The socialist candidate also pointed out that anti-Semitism—Jew-hatred—is an obstacle to building a working-class movement and must be opposed.

“The capitalist class uses Jew-hatred to divert us from targeting capitalism as the problem that must be eliminated,” Fein said.

Abdulahq said that Palestinians in the Gaza Strip “live in a prison” and were resisting Israeli “ethnic cleansing.”

During the discussion period many students and others exchanged opinions and at times sharply debated the issues. Tom Baumann of the YS said it was important to differentiate between the Israeli government and the Israeli people and pointed to the importance of fighting for a democratic, secular Palestine where everyone would have equal rights. “The best way we can help the Palestinian struggle is to work to make a revolution in this country,” he said.

Hannah Fleury of the ISO said that the Israeli state is similar to the apartheid regime that existed in South Africa before its overturn. She called for a boycott of Sabra hummus, saying that the Israeli-owned company gives money to the IDF.

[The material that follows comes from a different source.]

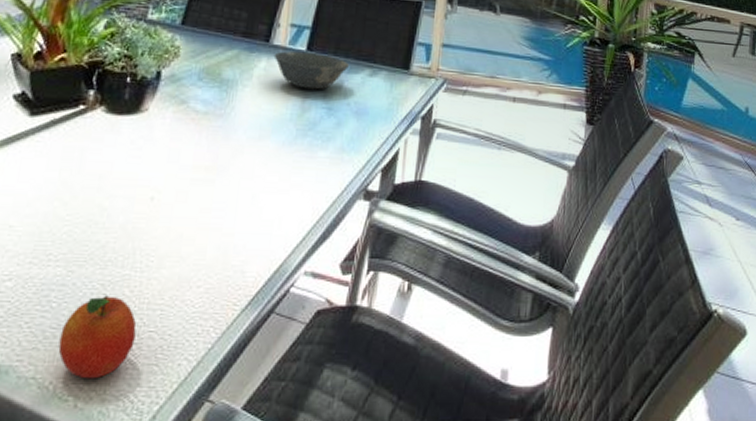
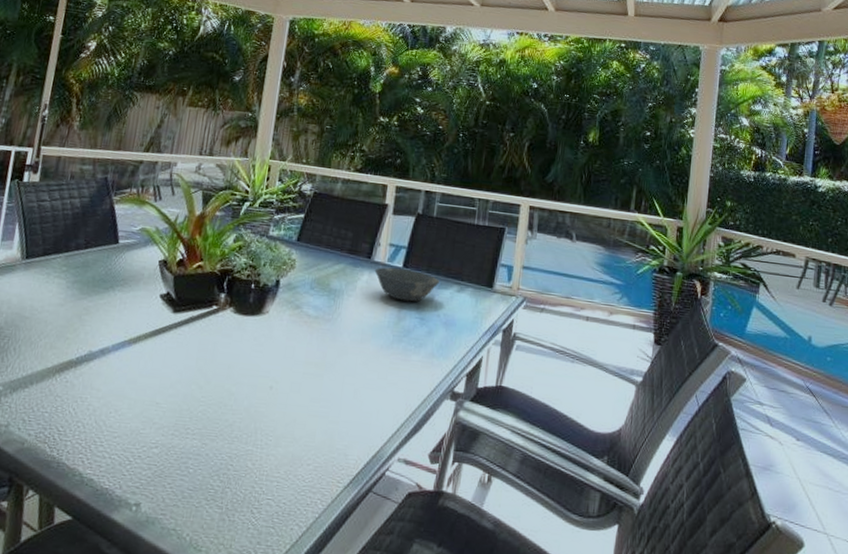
fruit: present [58,295,137,379] -> none [194,466,257,535]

ISO spokesperson D’Amelio, in her closing remarks, more openly stated her support for the political positions of Hamas.

“I have read the speeches of Khaled Meshal [the head of the Hamas Political Bureau in Damascus],” D’Amelio said. “There is little in what he says that I disagree with.”

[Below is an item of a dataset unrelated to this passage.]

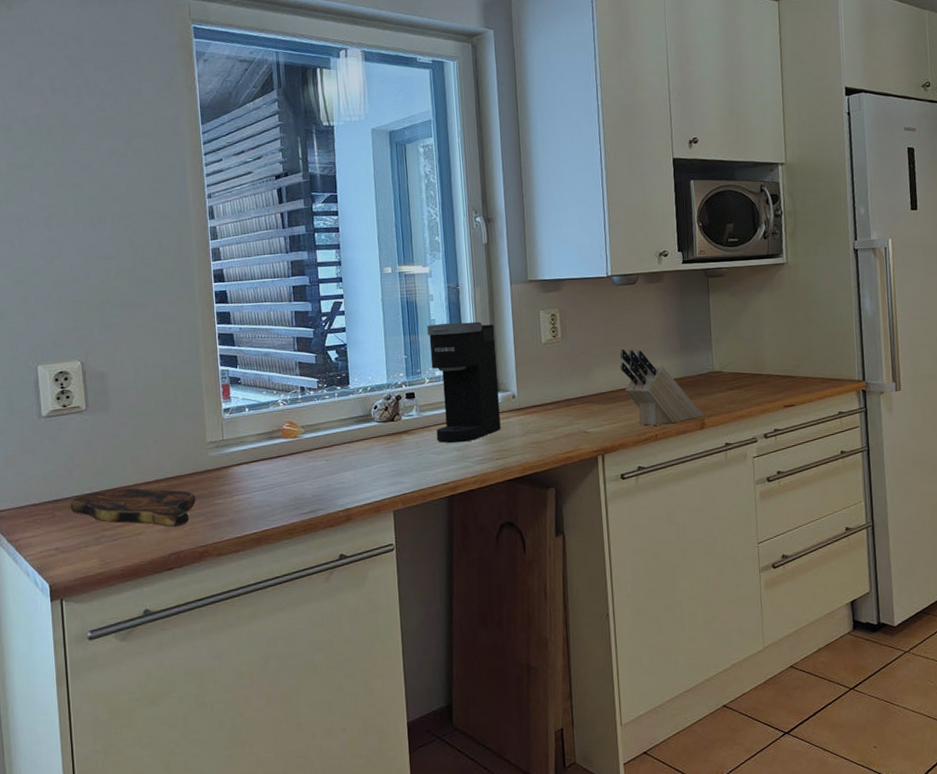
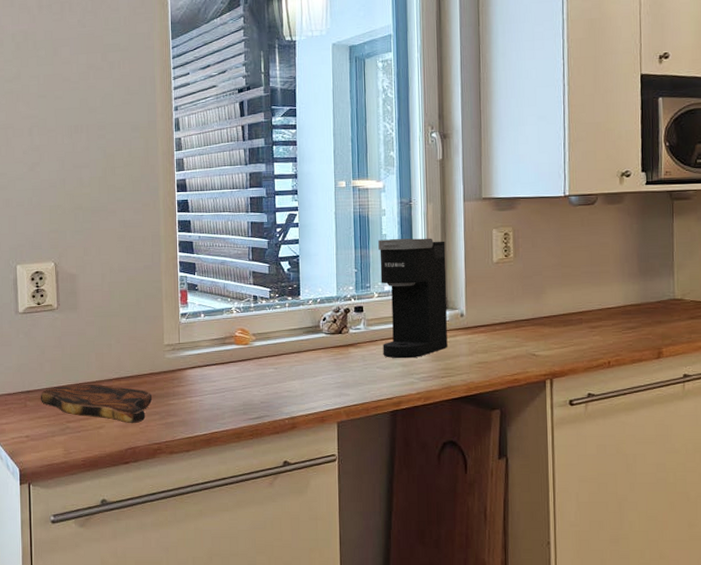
knife block: present [620,349,702,426] -> none [574,272,659,352]

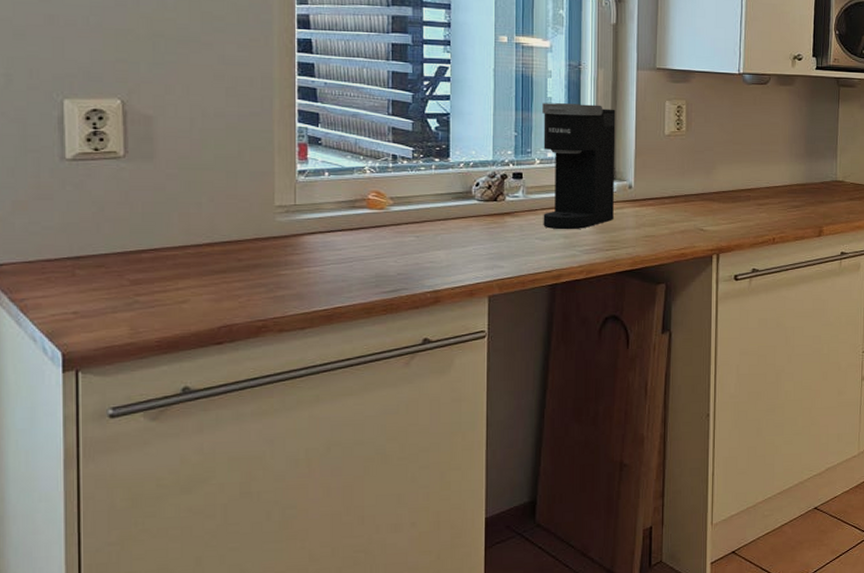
cutting board: present [40,384,153,424] -> none [95,249,257,298]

D’Amelio said that while some Israeli Jews could break with the Israeli state, “let’s be clear. Many homes of Palestinians are still standing inside Israel and there are Jews living in them. The right of return means that Jews in those houses must leave.”

While there needs to be a revolution in the United States, that is not posed today, she said. The most important thing to do in the United States today is to build a movement against what she called Israeli apartheid, including campaigning to get universities to divest in companies with ties to Israel.

Responding to one participant who had pointed to the lessons of the Cuban Revolution and its importance today for the struggle in Palestine, Abdulahq said, “Unlike in Cuba there is no Palestinian bourgeoisie. All Palestinians are working class.”

“There are no Israeli workers in Israel,” he added, arguing that Palestinians do all the work in Israel, along with immigrants from Africa and Russia.

Abdulahq said he is for a “unitary state” run by Palestinians.

“We should begin with the workers and peasants and what’s in their interests,” said Fein, just before Abdulahq and D’Amelio gave their closing remarks. “Hamas is a bourgeois party, based on charity and demagoguery. The challenge is to build a movement to overthrow capitalism. This is a world perspective, a class perspective. This is what is needed in Palestine.”

The video of the Israeli pilot who opposed the assault on Gaza, Fein said, shows that it is possible and necessary to win Jewish workers in Israel to a common struggle with Palestinian workers.